Where Baudrillard deals with telematic man, Paul Virilio discusses the automation of perception. Man’s perception has been replaced by a synthetic, industrialized perception, made possible by the development of la machine de vision, which is also the title of his latest book. Virilio's outline of the world of our perception is just as speculative and fabulous as it is real, and in the surprising and theoretical perspective we are continually struck by the simplicity with which, suddenly, everything he has suggested falls into place. Virilio says that the image has radically changed nowadays, it follows a different logic: after the era of the formal logic of the image (the era of painting and architecture), and the era of the dialectical logic of the photographic and cinematographic image, now, with the advent of videography, holography and infography, we enter the era of paradoxical logic. Each system of logic has its own principle: the principle of reality of classical visual representation (which strictly speaking only applies to the painted representation after the invention of the perspective), the actuality principle of the photographical and cinematographic representation (which is not concerned with realism, but with the 'truth' of the image), and finally the principle of virtuality of the paradoxical logic of the videogram, the hologram or the numerical image. This observation provokes some dazzling suggestions on the part of Virilio, which elucidate different aspects of the current synthetization of visual production and perception. What is, for instance, the status of mental processes, of imagination: for if we assume that there now is something like a synthetical perception that has replaced our own perception, there must also be an equivalent of the mental images of our consciousness, an equivalent consisting of instrumental, virtual images. These images are paradoxical: they are virtual, but at the same time - precisely because of their mechanical nature - they are factual. It is this fusion/confusion of the actual and the virtual, which Virilio secs as one of the most important aspects of the development of new technologies.

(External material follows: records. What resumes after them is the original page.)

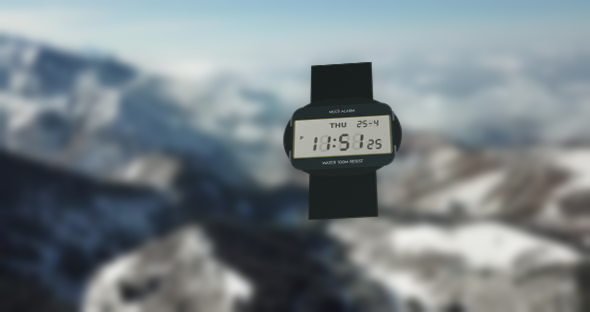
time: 11:51:25
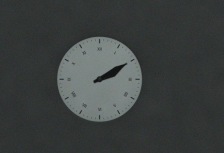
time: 2:10
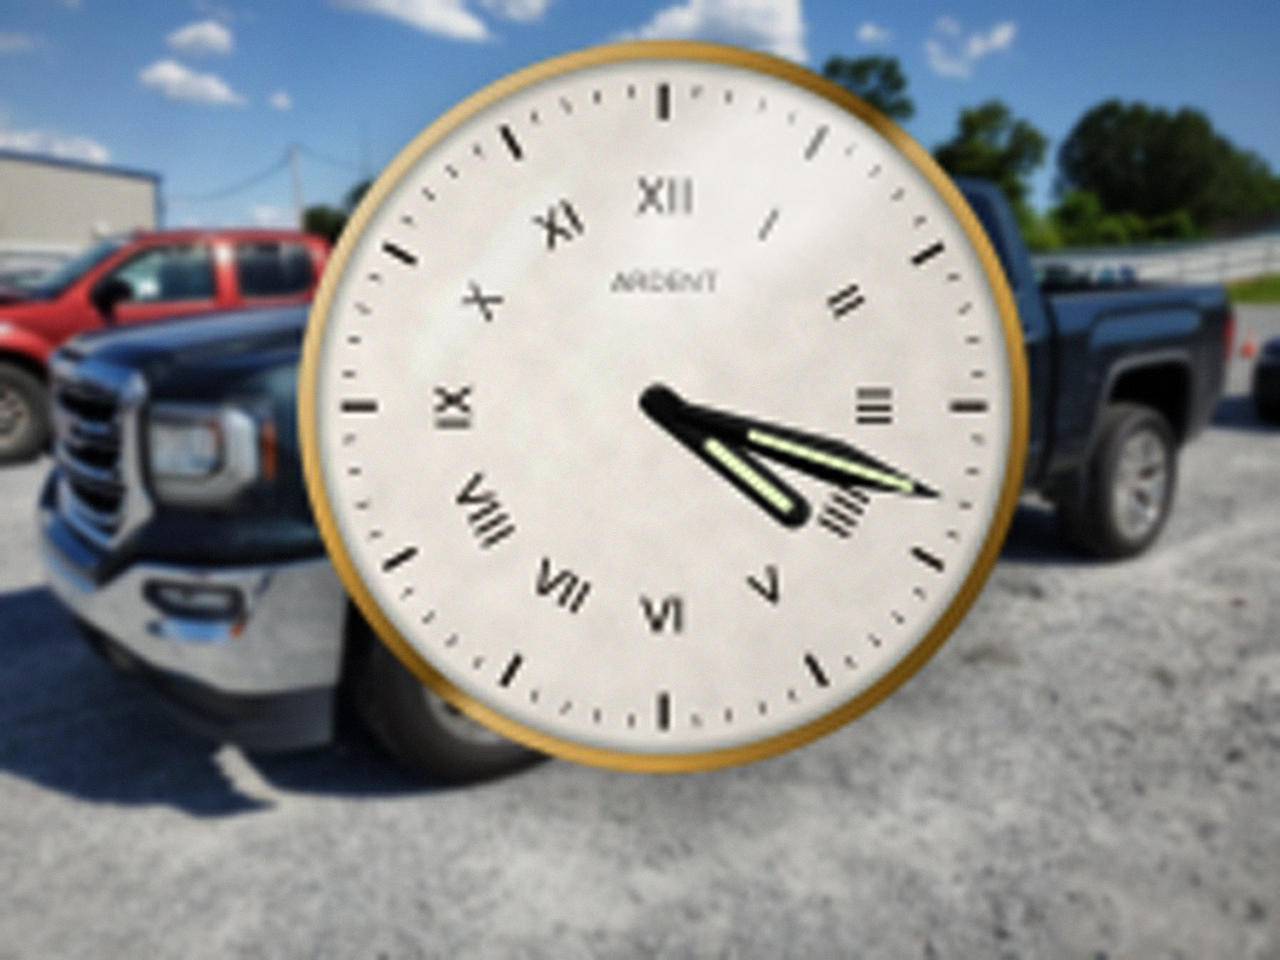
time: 4:18
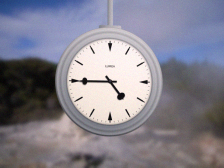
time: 4:45
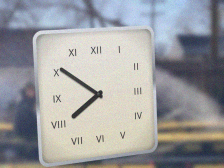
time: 7:51
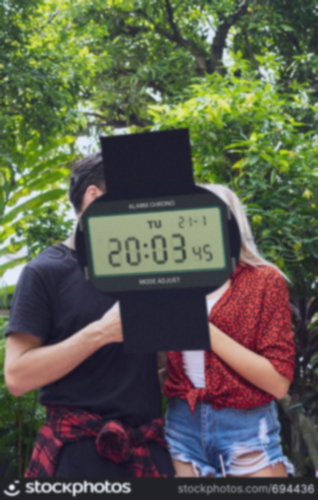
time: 20:03:45
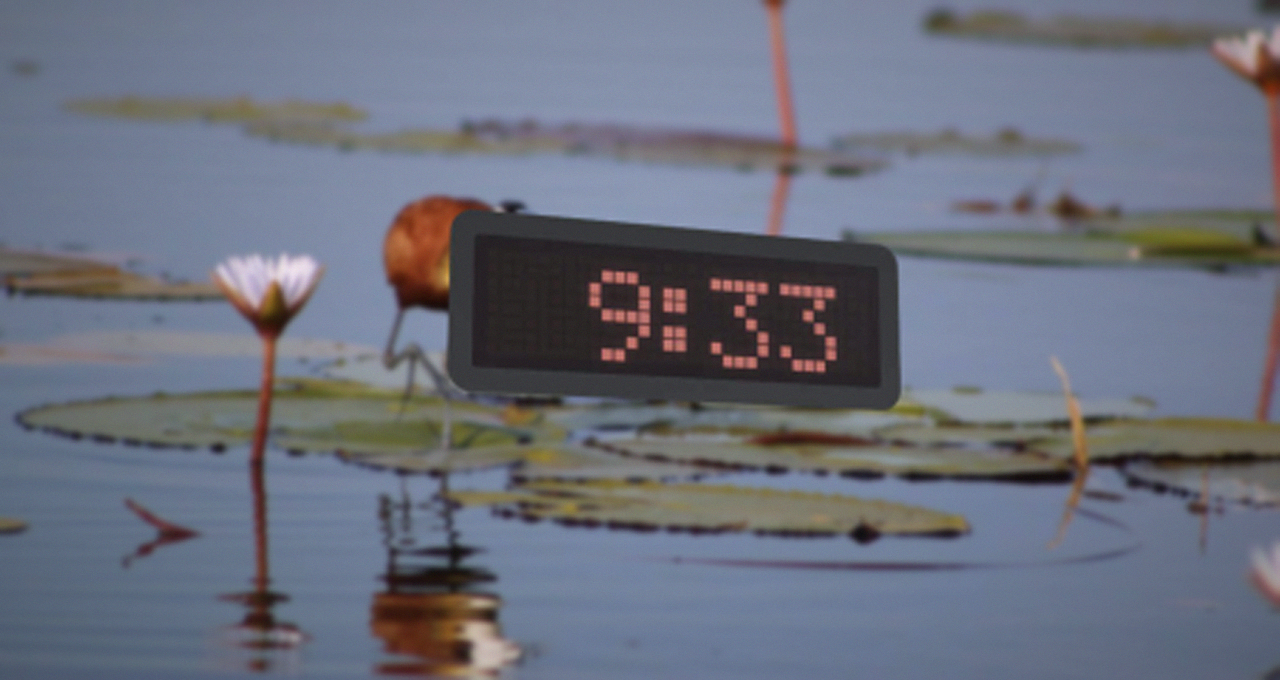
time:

The variety of texts in this issue of Traverses makes it impossible to discuss them all. Nevertheless, it is clear that although the authors (including Marc Guillaume, René Thom, Erdmond Couchot and Marc Lc Bot) are exploring the mechanical and the virtual in various disciplines (including philosophy, writing, and also, in the conversation between Pierre Boulez, Patrick Greussay and Philippe Manoury, music), and although there is no hesitation to trace the hypermodern theme of virtual machines in the distant past (for instance Louis Marin, who refers to the biblical manifestations of the angels: L’Ange du Virtuel, and the last chapter, consisting exclusively of illustrations, and incorporating sketches of Leonardo da Vinci’s inventions), there are some recurrent observations, such as the immateriality of all things, the temps reel (i.e., the immediacy) of the contemporary objects of our perception, and the end of the concept of representation. A separate issue of Traverses could be devoted to each of these themes.